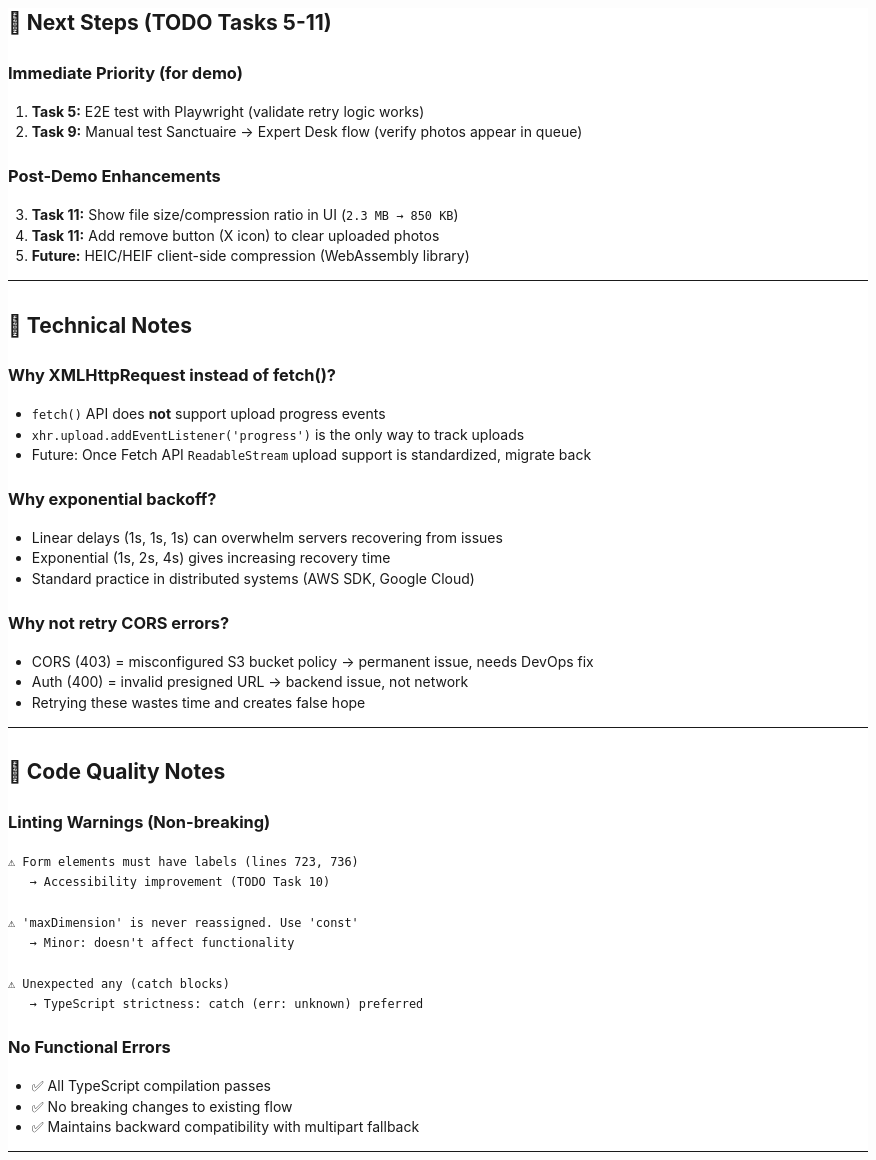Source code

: 
## 🚀 Next Steps (TODO Tasks 5-11)

### Immediate Priority (for demo)
1. **Task 5:** E2E test with Playwright (validate retry logic works)
2. **Task 9:** Manual test Sanctuaire → Expert Desk flow (verify photos appear in queue)

### Post-Demo Enhancements
3. **Task 11:** Show file size/compression ratio in UI (`2.3 MB → 850 KB`)
4. **Task 11:** Add remove button (X icon) to clear uploaded photos
5. **Future:** HEIC/HEIF client-side compression (WebAssembly library)

---

## 🔧 Technical Notes

### Why XMLHttpRequest instead of fetch()?
- `fetch()` API does **not** support upload progress events
- `xhr.upload.addEventListener('progress')` is the only way to track uploads
- Future: Once Fetch API `ReadableStream` upload support is standardized, migrate back

### Why exponential backoff?
- Linear delays (1s, 1s, 1s) can overwhelm servers recovering from issues
- Exponential (1s, 2s, 4s) gives increasing recovery time
- Standard practice in distributed systems (AWS SDK, Google Cloud)

### Why not retry CORS errors?
- CORS (403) = misconfigured S3 bucket policy → permanent issue, needs DevOps fix
- Auth (400) = invalid presigned URL → backend issue, not network
- Retrying these wastes time and creates false hope

---

## 📝 Code Quality Notes

### Linting Warnings (Non-breaking)
```
⚠️ Form elements must have labels (lines 723, 736)
   → Accessibility improvement (TODO Task 10)

⚠️ 'maxDimension' is never reassigned. Use 'const'
   → Minor: doesn't affect functionality

⚠️ Unexpected any (catch blocks)
   → TypeScript strictness: catch (err: unknown) preferred
```

### No Functional Errors
- ✅ All TypeScript compilation passes
- ✅ No breaking changes to existing flow
- ✅ Maintains backward compatibility with multipart fallback

---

::::::::

## ACTIVITY
Nothing should appear in the answer except the lines above from the line with "4. **Task 11:**" through the line with "to track uploads", both included, written out exactly.

## EXERCISE RESULT
4. **Task 11:** Add remove button (X icon) to clear uploaded photos
5. **Future:** HEIC/HEIF client-side compression (WebAssembly library)

---

## 🔧 Technical Notes

### Why XMLHttpRequest instead of fetch()?
- `fetch()` API does **not** support upload progress events
- `xhr.upload.addEventListener('progress')` is the only way to track uploads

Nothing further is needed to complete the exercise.